Alphonse Daudet est un écrivain pour le moins méconnu. Ses écrits "provençaux" (Les
Lettres de mon moulin,
le Petit Chose,
Tartarin de Tarascon et ses suites) ont occulté une oeuvre multiforme (romans, contes et nouvelles, pièces de théâtre, souvenirs…) où le souci de présenter la réalité de façon réaliste et même naturaliste (n'oublions pas qu'il était proche de
Zola) s'accompagne presque toujours d'un regard compatissant sur ses personnages, et particulièrement les lus malheureux, les moins chanceux. En cela on peut le rapprocher d'autres grands auteurs comme Dickens ou
Dostoïevski.
Les
Lettres de mon moulin, oeuvre-phare de l'écrivain, est un recueil de textes divers dont la majeure partie provient du folklore provençal, les autres venant de Corse, d'Algérie, ou encore se situant en dehors de toute origine géographique. Les premières nouvelles - les provençales, donc - sont de loin les plus populaires, et ont contribué (comme plus tard les oeuvres de
Pagnol) à créer un imaginaire provençal, truculent et sensible à la fois, peut-être réducteur quant à l'image réelle des habitants, mais bon vivant, joyeux et pour tout dire "ensoleillé".

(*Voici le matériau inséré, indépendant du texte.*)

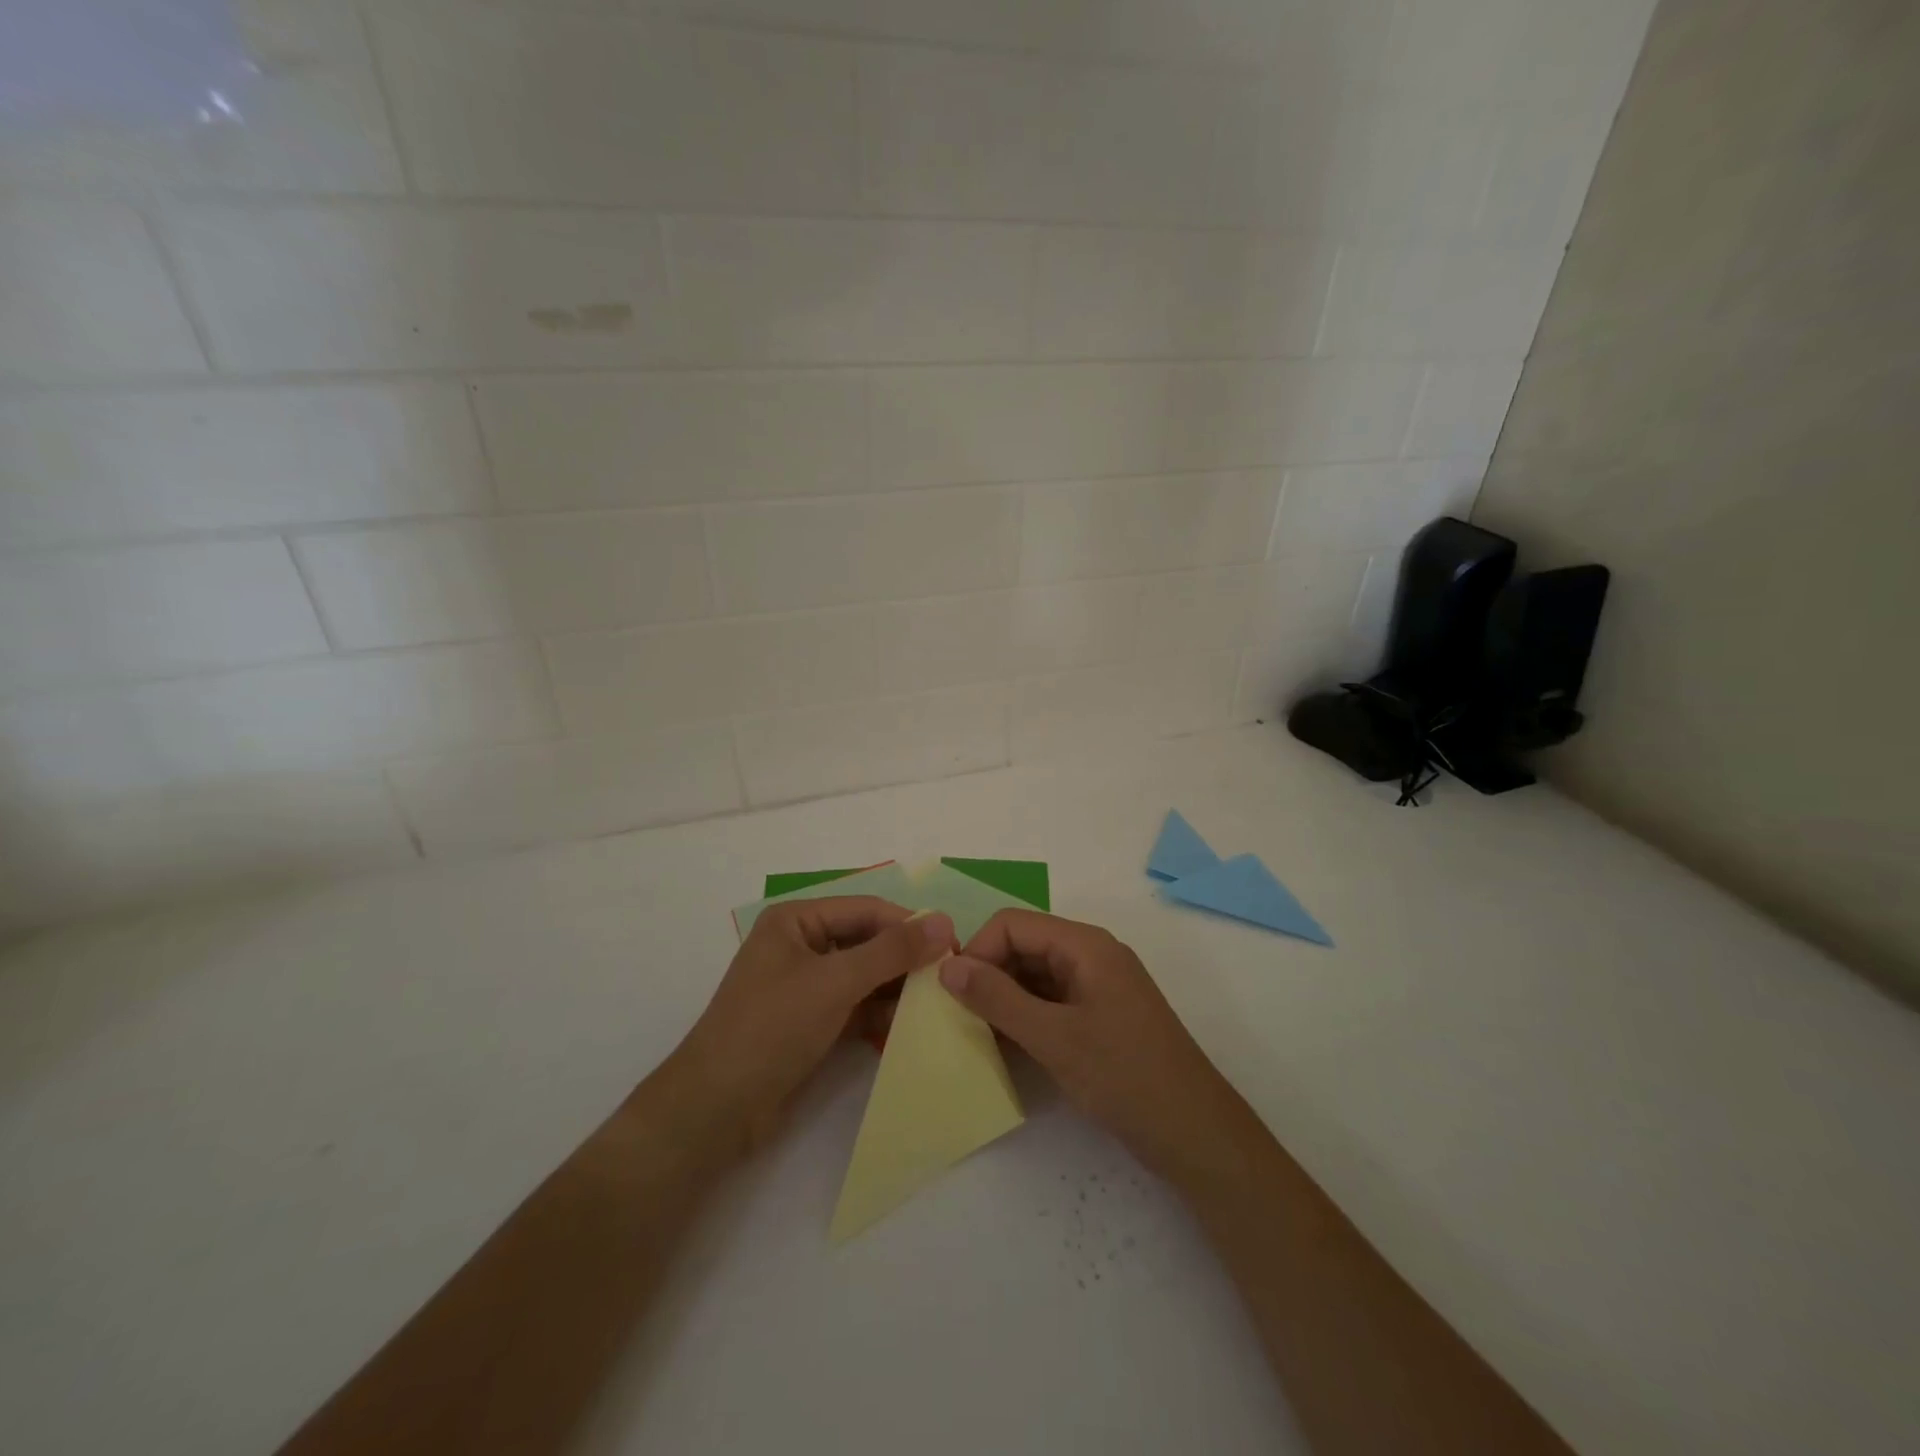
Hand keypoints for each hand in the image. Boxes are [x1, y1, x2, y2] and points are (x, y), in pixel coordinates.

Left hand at [669, 898, 954, 1153]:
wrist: (715, 1110)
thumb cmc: (772, 1028)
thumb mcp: (835, 982)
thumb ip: (892, 951)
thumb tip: (945, 922)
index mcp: (796, 921)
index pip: (866, 910)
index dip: (909, 924)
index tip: (955, 944)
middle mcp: (801, 945)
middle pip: (867, 941)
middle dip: (905, 959)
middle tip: (951, 977)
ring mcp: (806, 986)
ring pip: (865, 976)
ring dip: (897, 988)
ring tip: (939, 1003)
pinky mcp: (811, 1022)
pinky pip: (856, 1006)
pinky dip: (881, 1013)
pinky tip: (911, 1026)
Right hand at [940, 910, 1255, 1186]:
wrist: (1196, 1134)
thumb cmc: (1125, 1077)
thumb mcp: (1054, 1038)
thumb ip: (998, 999)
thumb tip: (947, 967)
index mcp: (1084, 944)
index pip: (1013, 924)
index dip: (978, 950)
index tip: (953, 994)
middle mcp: (1090, 954)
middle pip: (1023, 945)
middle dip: (987, 974)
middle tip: (957, 1017)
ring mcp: (1097, 986)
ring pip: (1034, 974)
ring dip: (1003, 998)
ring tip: (975, 1034)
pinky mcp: (1100, 1016)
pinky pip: (1050, 1000)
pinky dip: (1024, 1016)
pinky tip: (1004, 1046)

Giono tentera une autre approche, beaucoup plus réaliste, avec ses portraits plus âpres, moins expansifs, des paysans de ce qu'on appelait alors les Basses-Alpes.
S'il a conçu une bonne partie des textes, Daudet a pu recevoir l'aide rédactionnelle de sa femme Julia, de son ami
Paul Arène, bon connaisseur du folklore provençal, ainsi que des conseils éclairés ses amis du Félibrige,
Frédéric Mistral et
Joseph Roumanille.
Restent ces chefs-d'oeuvre intemporels que sont le Secret de Maître Cornille,
La Chèvre de Monsieur Seguin,
L'Arlésienne, La Mule du Pape, le Curé de Cucugnan, Les Vieux,
le Sous-préfet aux champs, Les Trois messes basses, ou encore L'Elixir du révérend père Gaucher.
Ces textes font partie de notre patrimoine littéraire, mais aussi du patrimoine de l'enfance. Qui de nous n'a pas eu un jour
la Chèvre de Monsieur Seguin en récitation ou en dictée?
Amplement diffusés par le livre, le film ou le disque, Les
Lettres de mon moulin, sont bel et bien devenues monument national. de la
Provence, d'abord. Et de la France entière, ensuite.